Will Strachey was a respected researcher at Lux, the nation’s oldest and most renowned think tank located along the coast of Rhode Island. He was until he ended his life, unexpectedly and in a particularly gruesome fashion. Immediately after attacking his assistant, screaming incoherently about voices that “taste like poison,” Strachey decapitates himself using one of the facility’s heavy glass windows.  

Jeremy Logan, an enigmalogist who used to work at the Lux himself, and the protagonist of three of Child’s previous stand-alone novels, is summoned by Lux’s director, Dr. Olafson, to investigate Strachey’s inexplicable behavior and death.

As Logan begins to look into Strachey’s death, he learns that there are other researchers at Lux who have been exhibiting uncharacteristic behavior as well. He learns that Strachey had been overseeing the renovation of the West Wing of the facility, which hadn’t been used for the last several years, and it’s there that he discovers a hidden room. It’s been walled up recently, is dust free, and contains an assortment of odd laboratory equipment, including an old electromagnetic field generator used historically to detect paranormal events.

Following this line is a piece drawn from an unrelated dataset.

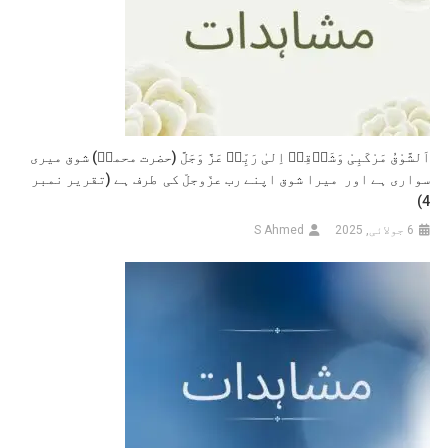
اَلشَّوْقُ مَرْکَبِیْ وَشَوۡقِیۡ اِلیٰ رَبِّیۡ عَزَّ وَجَلَّ (حضرت محمدؐ) شوق میری
سواری ہے اور میرا شوق اپنے رب عزّوجلّ کی طرف ہے (تقریر نمبر
4)
6 جولائی, 2025
S Ahmed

Typically, I enjoy the books Child coauthors with Douglas Preston more than I do his stand-alone books, but he has managed to keep his series featuring Jeremy Logan entertaining and worthwhile. I enjoy the way he incorporates elements of the supernatural while remaining believable enough to keep me from rolling my eyes. The Forgotten Room is a quick and fun read that will make you feel a little unsettled at times, unsure of how much you can trust your own senses. 


Wednesday, March 1, 2017

Norse Mythology

by Neil Gaiman
293 pgs

When I initially heard that Neil Gaiman was putting out a book composed of stories taken from Norse mythology, I considered not reading it. I thought, why bother with it if the stories weren’t his, but just his retelling of the myths? But I’ve never regretted reading anything by Gaiman, whether it’s a novel (graphic or otherwise), poem, short story, or children’s picture book, so I gave it a try. And I’m glad I did.

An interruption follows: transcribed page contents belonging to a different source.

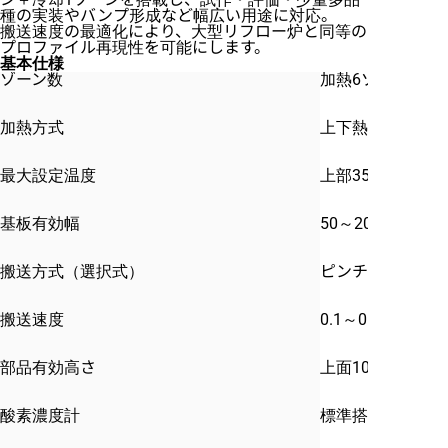
種の実装やバンプ形成など幅広い用途に対応。
搬送速度の最適化により、大型リフロー炉と同等の
プロファイル再現性を可能にします。
基本仕様
ゾーン数
加熱6ゾーン / 冷
加熱方式
上下熱風＋遠赤外
最大設定温度
上部350℃ / 下部
基板有効幅
50～200mm
搬送方式（選択式）
ピンチェーン搬送 
搬送速度
0.1～0.5m/min
部品有効高さ
上面10mm / 
酸素濃度計
標準搭載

The book is not long, containing 15 stories, most featuring Odin, Thor, and Loki. It begins with a story about the beginning of the world and ends with its destruction. In between are the myths Gaiman probably selected because of their importance within the mythology. He wanted to write a book Norse scholars could appreciate as well as those completely new to the characters and the mythology. This isn’t another American Gods, where Gaiman took another ancient mythology and used it to form a modern-day novel. If you’re hoping for that, you may be disappointed. With Norse Mythology, Gaiman stays as true to the stories as he felt he possibly could, and simply lends them his own voice.

The stories are all entertaining and oftentimes funny. We learn how Odin, the high one, sacrificed his eye for knowledge, how Thor, the not-so-bright god, acquired his hammer, and how Loki, the shape shifter and trickster, was either assisting the gods or causing them headaches.

Gaiman does a wonderful job presenting these stories. He tells each one at a moderately fast pace and tells them in such a way that quickly hooks you and makes you want to continue reading.